Профессор поймал взгляд дознавателя и, извиняясь, развел руками. Тот равнодушно повел подбородком – ничего, выкрутимся.
– Говорите, я жду, – напомнил Иващенко.
– А?.. – Соколов потер затылок возле левого уха и странно посмотрел на Ивана Петровича. – Что говорить-то?
– Все, что перечислили, – ответил Иващенко. – Задержание, допрос и так далее.
– А-а!.. – Он снова почесал за ухом и вполголоса чертыхнулся. – У меня претензий нет.
– Постойте! А электрошок?
– Я пошутил, – бесхитростно ответил мужчина. Все, кто находился в комнате, даже второй стрелок, удивленно повернулись к креслу. Соколов-Моржов сидел, по-детски хлопая ресницами. Он, кажется, понимал, что ведет себя нелепо, но давать показания против Белкина не собирался. Он почему-то передумал. Почесал голову – и тут же передумал.
– Когда мы пришли, на вас были наручники, – сказал Иващенко. – Это противозаконно, и вы…
– Претензий не имею.
– Вас допрашивали без санкции…
– Претензий не имею.
Иващенко тяжко вздохнул.
– Вы желаете что-нибудь сообщить?
– Попросить, – сказал Соколов. – Помогите мне отсюда уйти. Доведите до остановки, дальше я сам.
– Вас здесь удерживают силой?
– Нет, просто эти люди мне неприятны. Но претензий к ним…
– Да, я уже слышал. Что ж, ступайте. Иващенко дал знал бойцам, и те вымелись в коридор.
– А вы, Белкин, учтите: без последствий все равно не обойдется. Полицейского произвола я не допущу. Не для того меня в Этический Совет выдвигали.
– Я принял к сведению, господин член Совета, – сухо отозвался Иван Петрович.
– Учтите, Белкин! – дурашливо повторил Соколов-Моржов. И при этом посмотрел ему в лицо.
Иван Петрович широко улыбнулся.
Палач тоже улыбнулся, но одними глазами. Его улыбка получилась злее.
– Скотина… – прошипел Белкин, когда они с профессором остались вдвоем. – Клоуном меня обозвал!
– Клоуном?
– Да. Дешевым.
– Этот молодой человек не чер, вот что я вам скажу. В блоках слово «дешевый» не обладает дополнительным значением. У нас нет ни дешевого, ни дорогого. У нас все бесплатное.
– Никита Николаевич, не нужно меня убеждать. Я все вижу. Неужели в этом замешан Совет?
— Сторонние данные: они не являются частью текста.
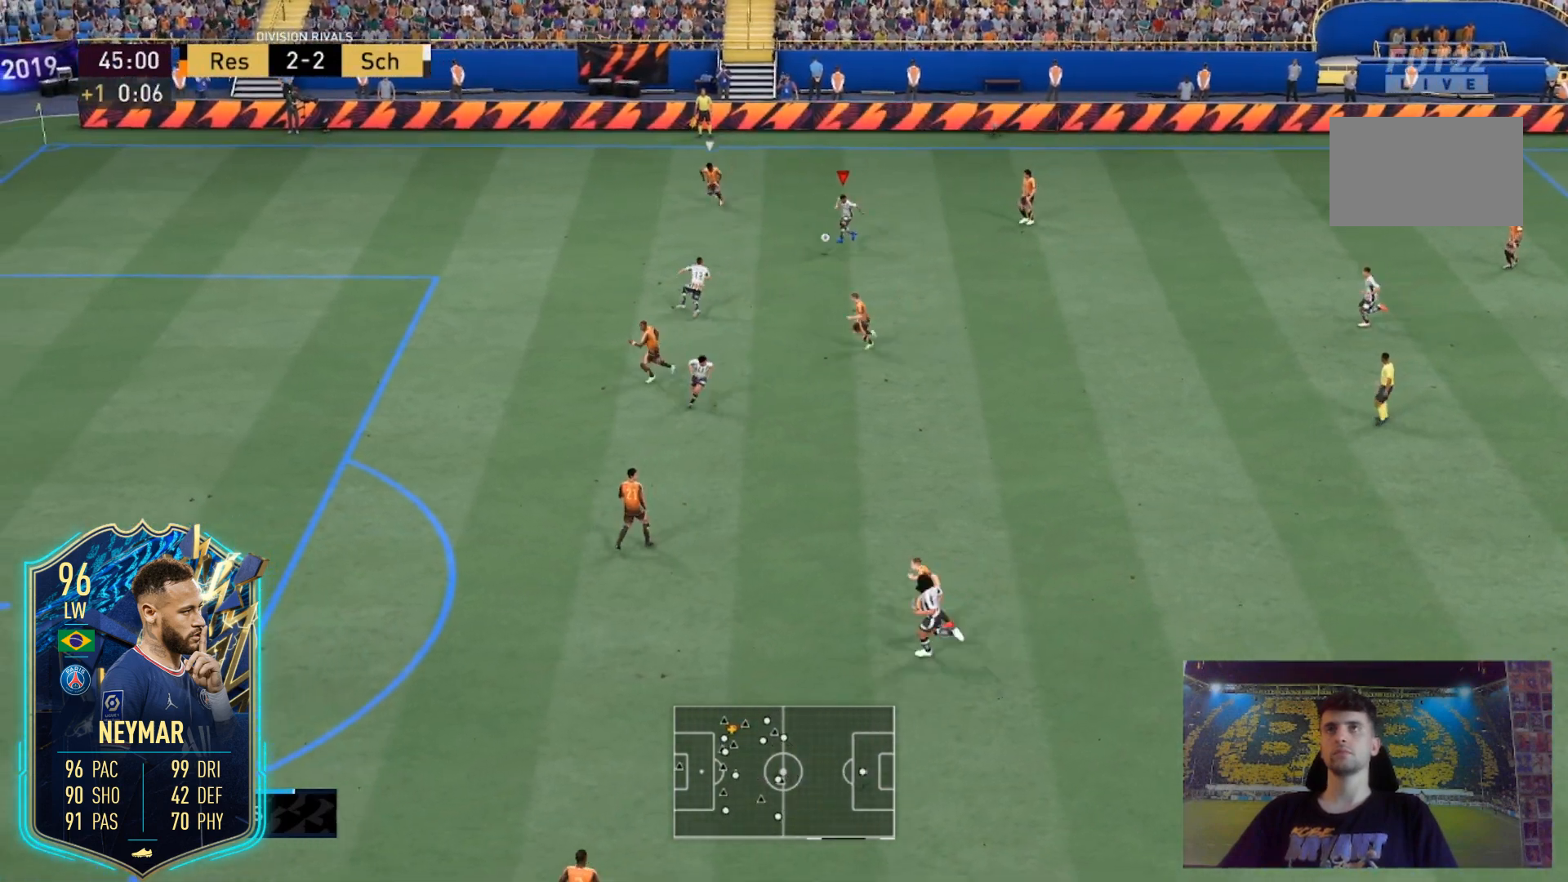
{"buttons": [], "left_stick": "down", "right_stick": "center", "events": [[401, "left_stick", "down"]]}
– Сомневаюсь. В противном случае…
Профессор болезненно прищурился и, взявшись за поясницу, присел на кровать.
– Что «в противном случае»? – нетерпеливо спросил Белкин.
– Вероятно, политкорректных маразматиков из Совета используют как слепой щит. Иначе все было бы необратимо. Это был бы тупик. И мы бы не сопротивлялись.
– Продолжай, Никита Николаевич. Раз уж начал.
– Вчера Андрея Белкина подвергли полному контролю. Я знал об этом заранее и успел кое-что…
Под пиджаком у Ивана Петровича отчетливо пискнуло.
– Секундочку…
Он достал микротерминал и, бледнея, выслушал чей-то монолог.
– Есть… – сказал он в конце и убрал цилиндрик. – Начальство требует. Срочно.
Профессор грустно покивал.
– Но я скоро вернусь. Надо же мне узнать, что с этим Белкиным, с однофамильцем моим. Кстати, неглупый парень.
– Неглупый, неглупый… А может, и не надо тебе ничего узнавать… Спасибо, Иван Петрович.
– Не стоит. Мне за это платят.
– Я тебя благодарю не за то, что ты меня спас. Скорее не спас, а еще хуже сделал… За участие спасибо.
Никита Николаевич проводил его до коридора и протянул руку.
– Я вернусь, – пообещал Белкин. – Или пришлю кого-нибудь. А ты пока поберегись.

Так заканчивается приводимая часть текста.